[Material for this exercise]:
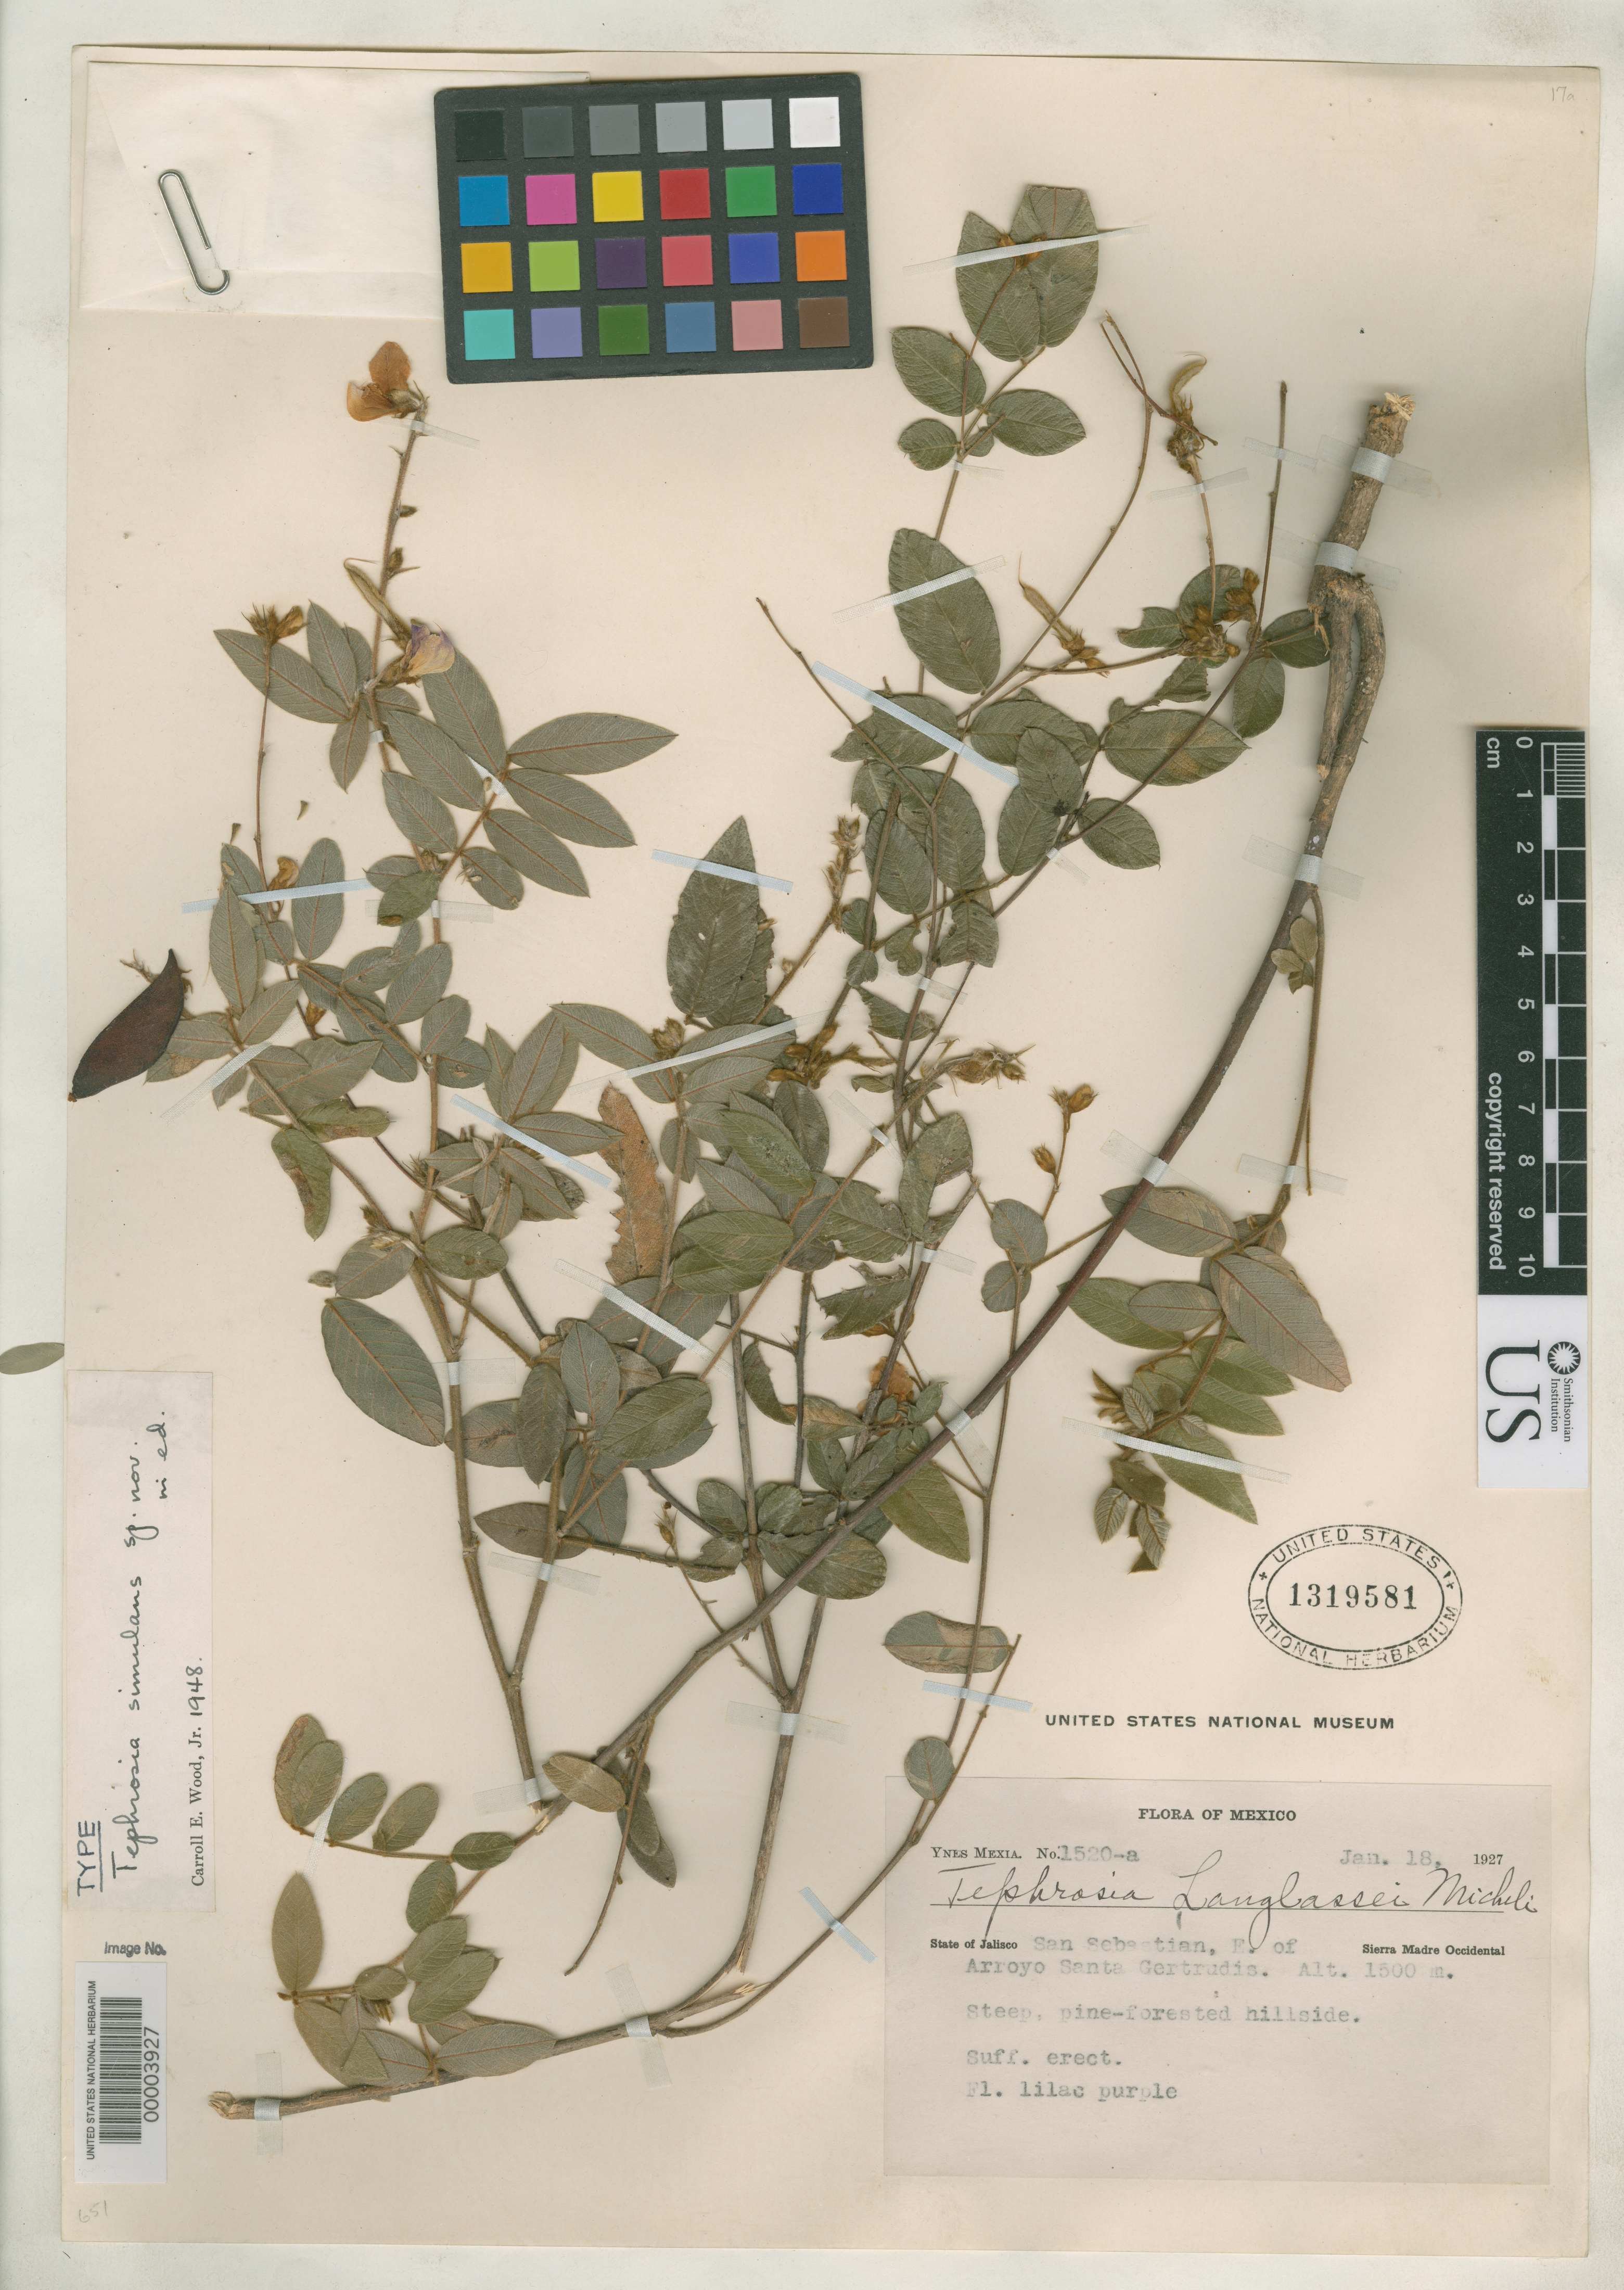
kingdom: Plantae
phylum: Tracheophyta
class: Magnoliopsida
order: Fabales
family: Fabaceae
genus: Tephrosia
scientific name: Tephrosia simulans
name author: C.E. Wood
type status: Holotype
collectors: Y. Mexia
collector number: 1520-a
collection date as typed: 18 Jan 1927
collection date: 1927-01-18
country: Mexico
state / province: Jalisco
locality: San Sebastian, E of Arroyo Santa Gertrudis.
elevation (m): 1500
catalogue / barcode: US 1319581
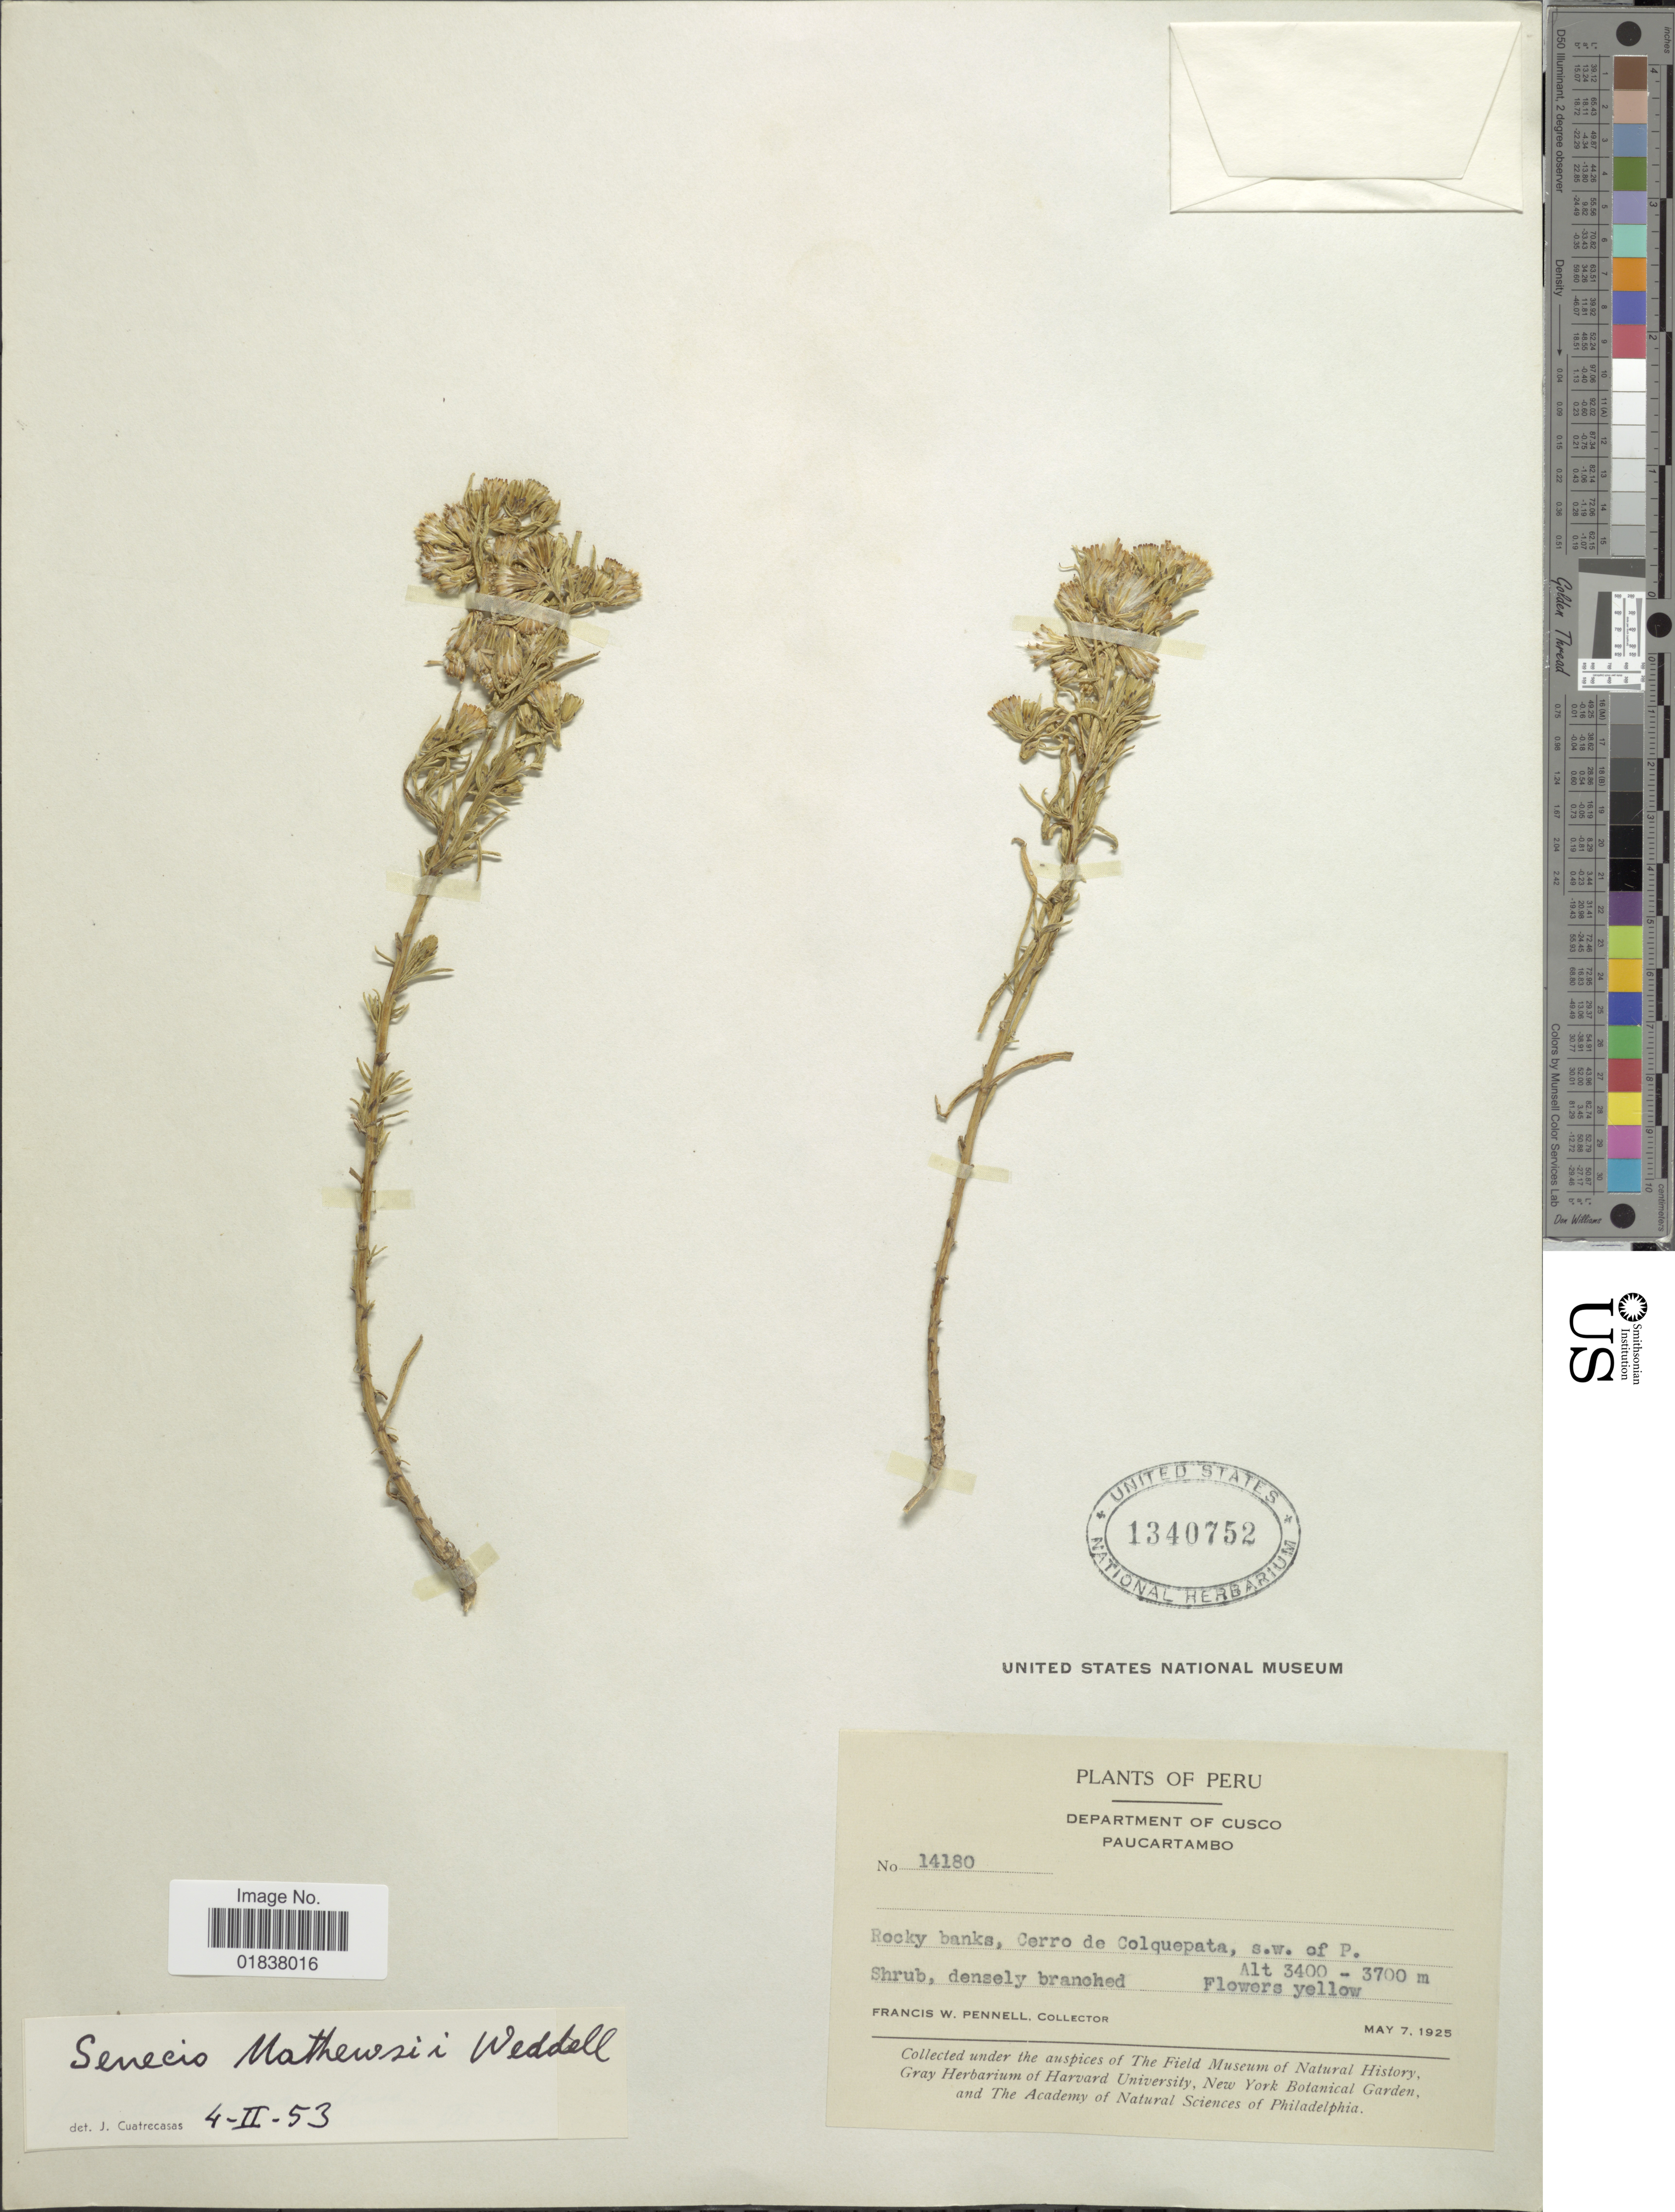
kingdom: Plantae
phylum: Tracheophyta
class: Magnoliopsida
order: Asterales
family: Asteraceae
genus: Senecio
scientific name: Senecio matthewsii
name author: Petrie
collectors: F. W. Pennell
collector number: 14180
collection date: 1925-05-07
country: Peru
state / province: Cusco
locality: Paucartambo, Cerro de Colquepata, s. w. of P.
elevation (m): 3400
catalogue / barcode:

[What the exercise asks]:
Could you copy out every line of both rows above word for word, omitting the pictures?

[Answer to the exercise]:
kingdom: Plantae
phylum: Tracheophyta
class: Magnoliopsida
order: Fabales
family: Fabaceae
genus: Tephrosia
scientific name: Tephrosia simulans
name author: C.E. Wood
type status: Holotype
collectors: Y. Mexia
collector number: 1520-a
collection date as typed: 18 Jan 1927
collection date: 1927-01-18
country: Mexico
state / province: Jalisco
locality: San Sebastian, E of Arroyo Santa Gertrudis.
elevation (m): 1500
catalogue / barcode: US 1319581
kingdom: Plantae
phylum: Tracheophyta
class: Magnoliopsida
order: Asterales
family: Asteraceae
genus: Senecio
scientific name: Senecio matthewsii
name author: Petrie
collectors: F. W. Pennell
collector number: 14180
collection date: 1925-05-07
country: Peru
state / province: Cusco
locality: Paucartambo, Cerro de Colquepata, s. w. of P.
elevation (m): 3400
catalogue / barcode:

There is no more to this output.